27/02/2017 (modifier)
Par herve
Note: 3/5
L'avatar du posteur herve

Tout d’abord, je dois préciser que je ne connaissais pas du tout Antonio Tabucchi, écrivain italien qui vivait au Portugal (je me suis renseigné depuis), ni le roman éponyme d’où est inspiré cette bande dessinée. L’histoire de cette prise de conscience politique de Pereira, journaliste responsable de la rubrique culturelle du journal « Le Lisboa », nous est contée sur près de 150 pages. Le récit se situe pendant la dictature de Salazar, sur un fonds de guerre d’Espagne.
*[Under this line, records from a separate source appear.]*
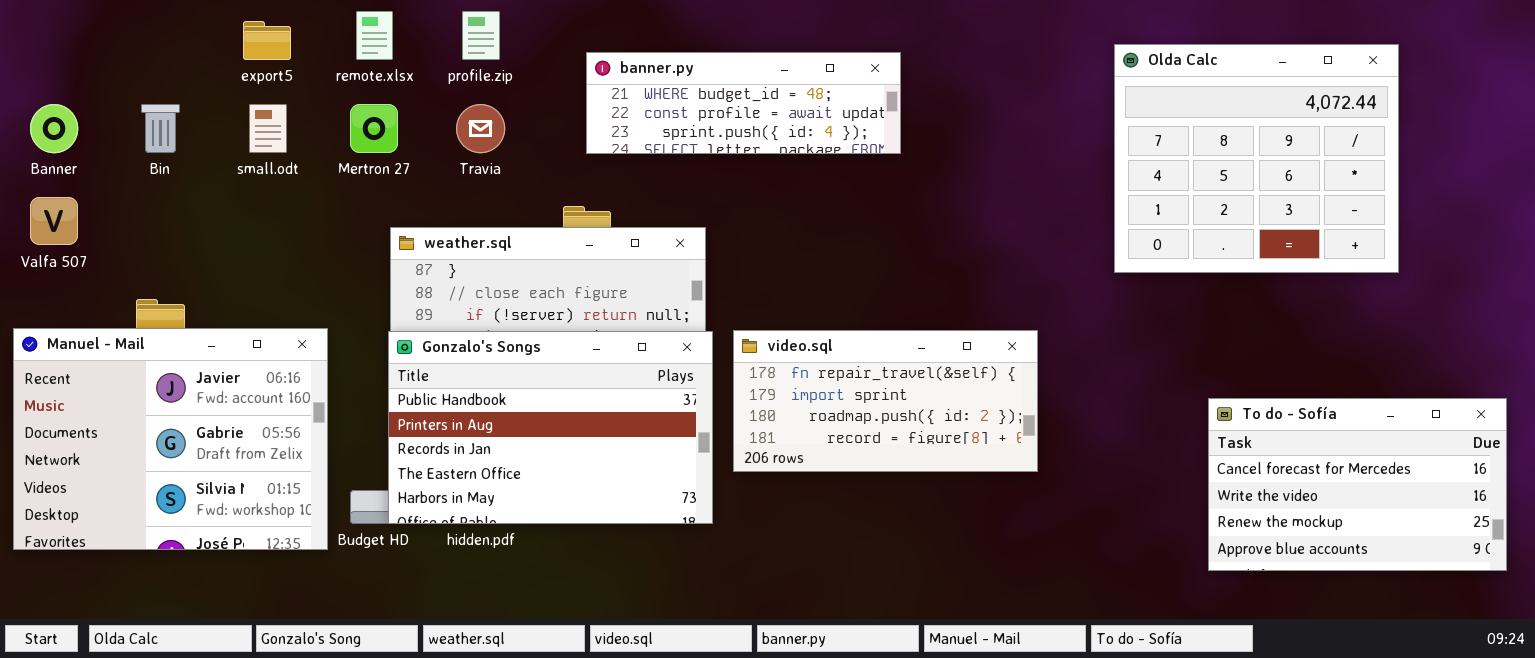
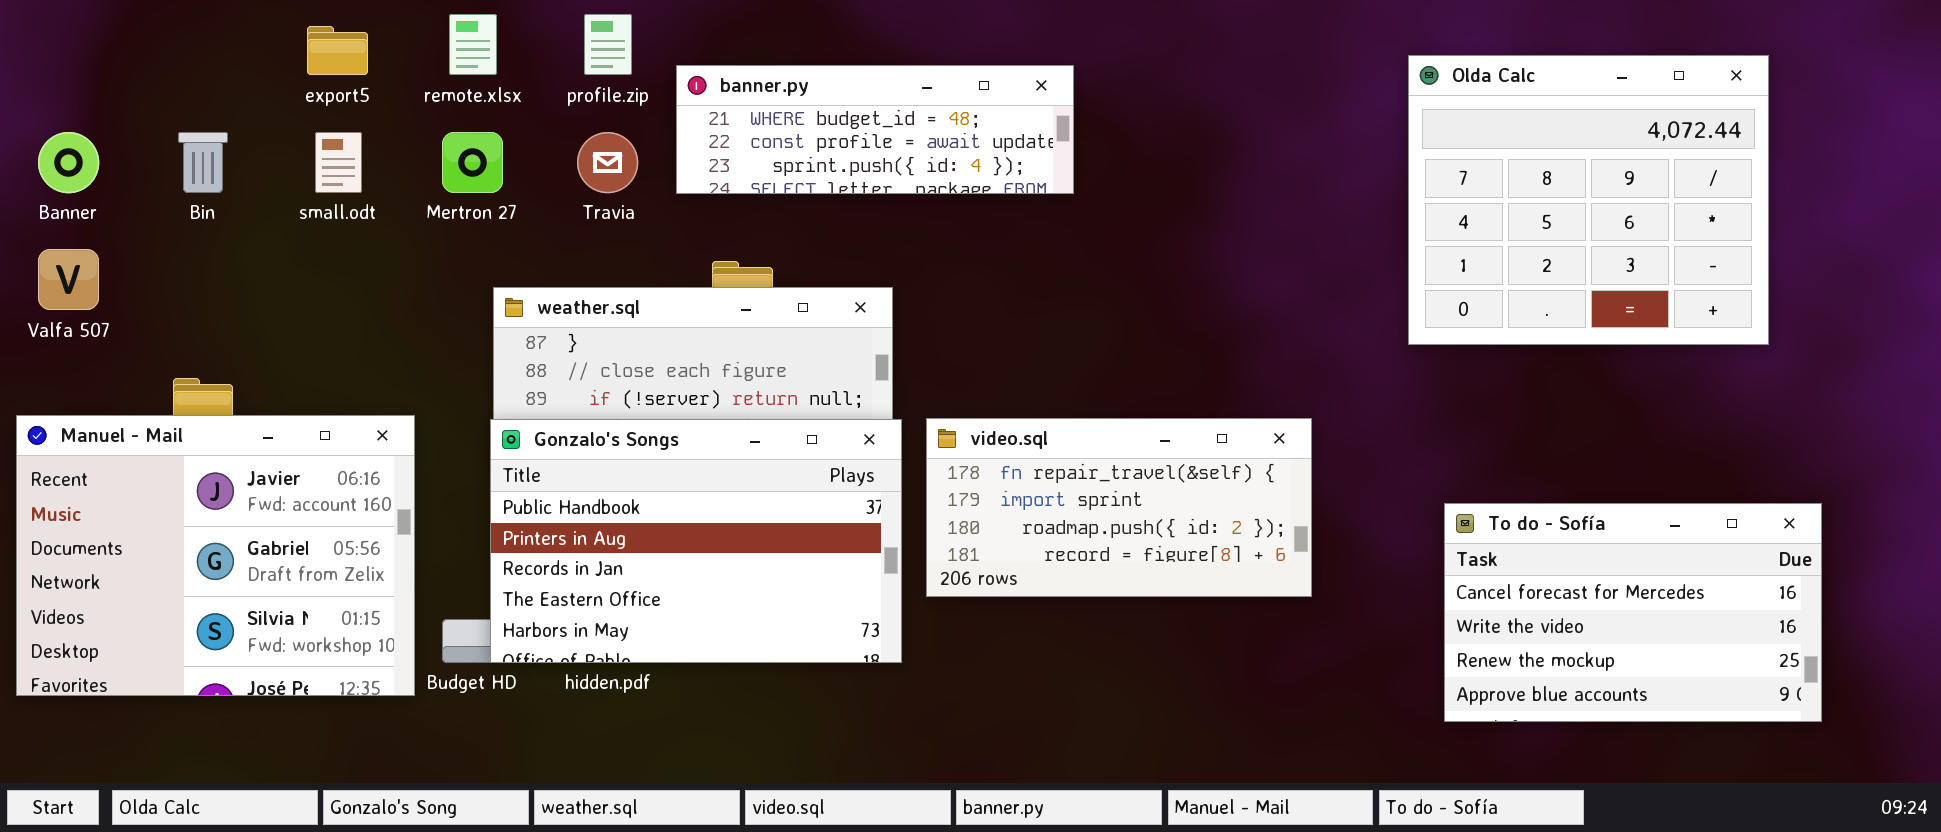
banner.py: [586,52,901,154] -> [676,65,1074,194], moved
To do - Sofía: [1208,398,1507,571] -> [1444,503,1822,722], moved

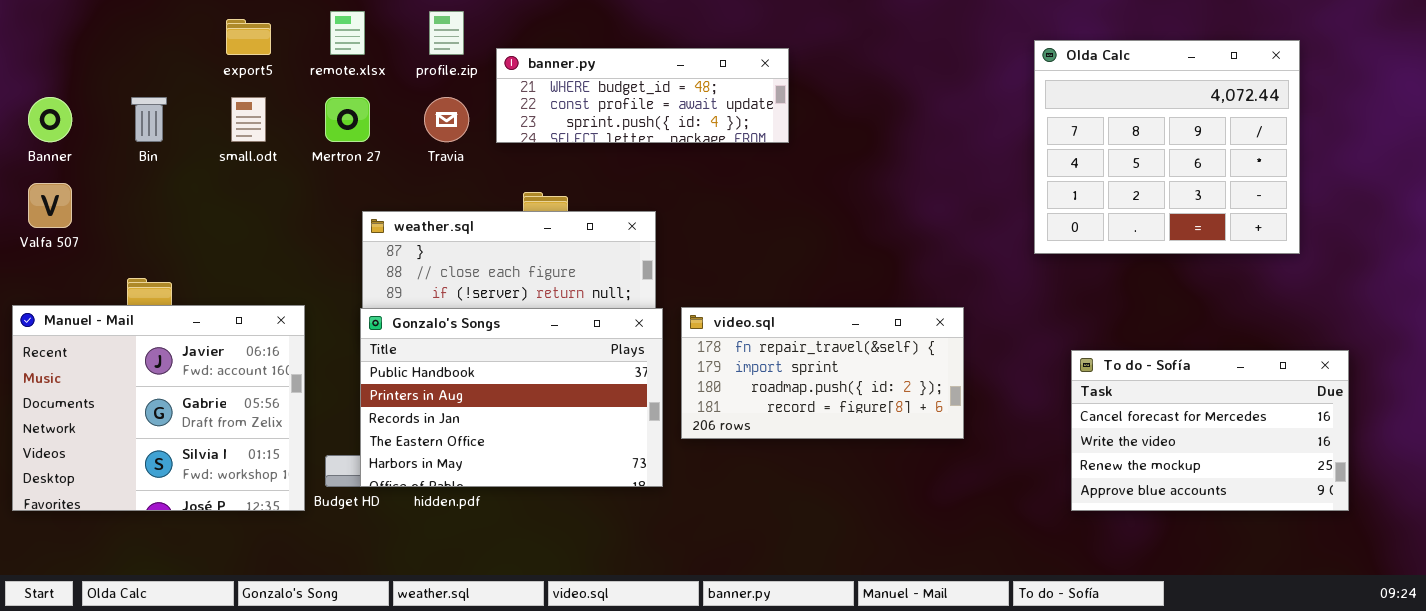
To do - Sofía: [1444,503,1822,722] -> [1071,350,1349,511], moved

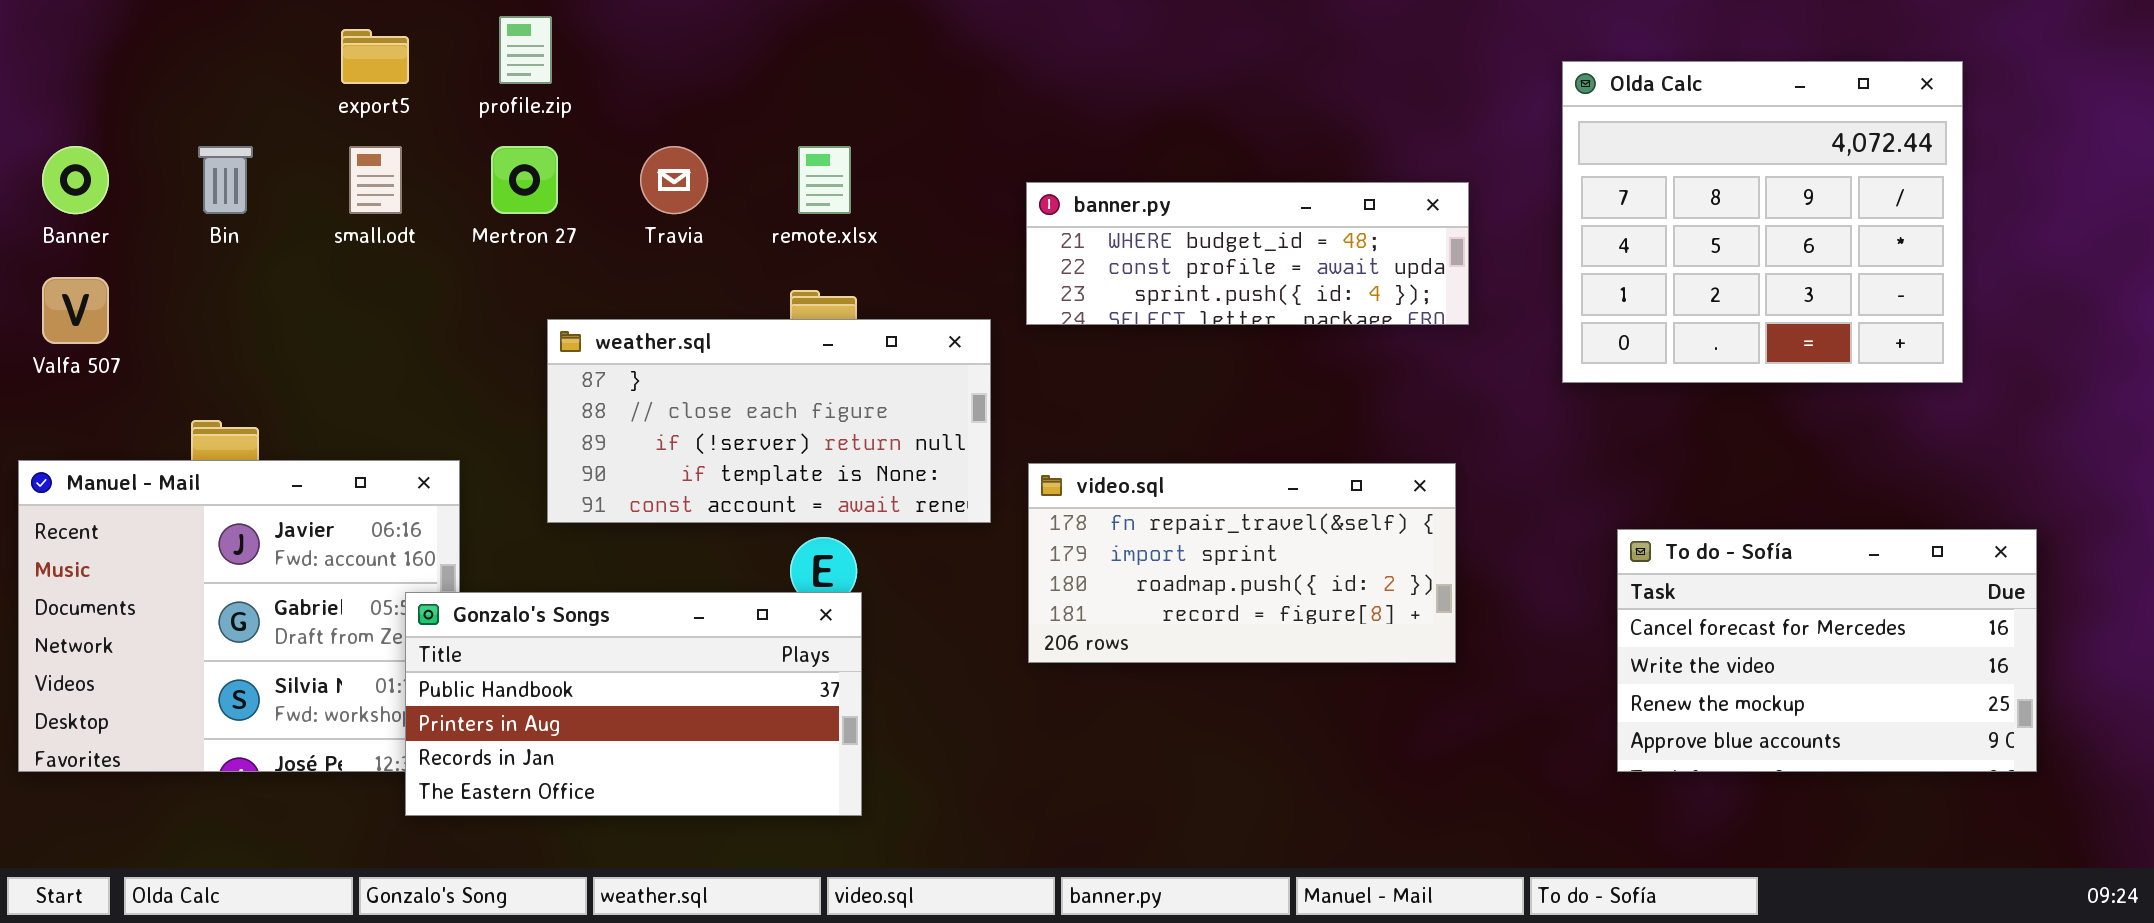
remote.xlsx: [330,11,365,55] -> [798,146,851,214], moved
profile.zip: [429,11,464,55] -> [499,16,552,84], moved
banner.py: [496,48,789,143] -> [1026,182,1469,325], moved
Gonzalo's Songs: [360,308,663,487] -> [405,592,862,816], moved, resized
Il fallait effectivement au moins 150 pages pour cerner le personnage de Pereira, personnage complexe, hermétique à l’actualité et passionné de littérature française. Le suivi de cette métamorphose, qui passera de la neutralité au militantisme, n’est certes pas très original mais cela se lit bien. Quelques scènes m’ont fait sourire, surtout celle avec le père Antonio et son avis sur Claudel ! Connaissant assez bien le Portugal, j’ai surtout apprécié les planches de Pierre-Henry Gomont : on s’y croirait. Loin d’avoir adopté un style réaliste, bien au contraire, il nous baigne dans l’ambiance de Lisbonne avec brio : couleurs, décors, tramway, les ruelles, la chaleur, le Tage…tout y est. C’est parfait. Par contre, si la qualité aussi bien scénaristique que graphique est au rendez-vous, je ne sais pas si je relirai cette bande dessinée.